Howell went to for NASA after graduating from Virginia Tech and serving as a Navigator Bombardier in the Unites States Air Force.

By the time of the Apollo launch, Howell served as the chief of the ground computer support system for NASA. His responsibilities included developing and monitoring software that would connect the launch pads to the control centers, which were located two to three miles away from the launch site.

Howell said the majority of his work was on computers the size of rooms. The computers had just a 4K of memory and there was a fixed hard drive that had a 10K memory.

“That’s all it took to launch the Apollo,” Howell said.

And Apollo’s launch, Howell said, is one he will never forget.

“The launch of the Apollo was a very, very exciting thing,” he said. “It’s a beautiful, beautiful sight. Once you see one of these launched, it’s so inspiring it’s beyond description.

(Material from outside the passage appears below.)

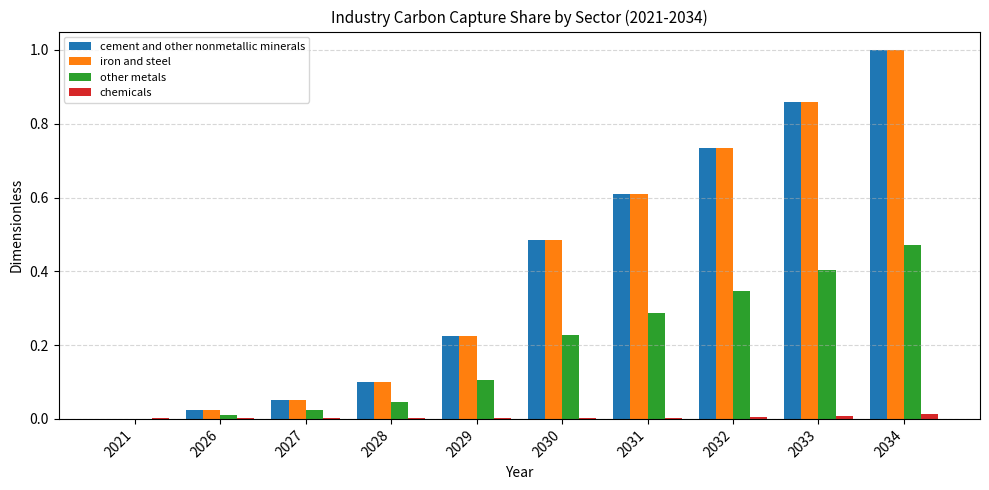

At which category is the sum across all series the highest?

2034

It’s quite a sight to behold. It’s so powerful, with the rockets and the noise. The whole world shakes. It’s like hell on earth.

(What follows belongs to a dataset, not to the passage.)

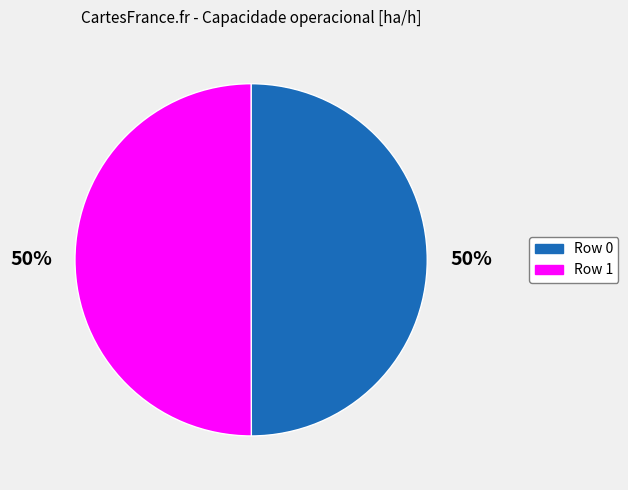

How many slices are in this pie chart?

2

“I defy anyone to be lackadaisical in that environment. It’s an unbelievable experience.”

While the world was glued to the views of man walking on the moon, Howell said those who worked there saw it much differently.

They saw their work as work, not history.

“In most cases, it was just another day at the office,” Howell said of the Apollo 11 mission. “I regret I didn’t spend more time, when it was actually happening, to take it in. You just don’t realize the significance of it until it was too late.”

If Jarvis Howell was not caught up in the day’s events, his wife, Doris, made up for it.

“I was a nervous wreck,” Doris said of Apollo 11’s mission. “I was just hoping everything was going to be OK and I wanted it to get up there OK.”

Doris added that, at the time, all of the workings surrounding NASA were considered highly confidential. She said she rarely knew of what her husband was working on.

“I’m hearing things now I didn’t know because he couldn’t discuss it,” she said.

But there would be times where Jarvis would give his family a hint of what was coming.

“He would say to me, ‘Doris, it might be a good day to go to the beach,’” Doris said. “And I would get the kids and head down there to see what would happen.”

“We would use our own code language,” Jarvis joked.

The Howells knew all the astronauts, and would often socialize with them men who would become instant American icons.

“We used to know them really well,” Jarvis said. “We partied together and all that. They were a rowdy bunch. They were pretty feisty.”

Feistiness aside, Jarvis said the mission to the moon did not change the men they knew. After the parades and the celebrations, it was back to work.

“We were just regular flyboys,” Jarvis said. “It was work as usual, you know, checking the clock for the next coffee break.”

Jarvis retired from NASA in 1994, but stayed in Florida.

He and Doris returned to Suffolk in November 2008 in order to be closer to family.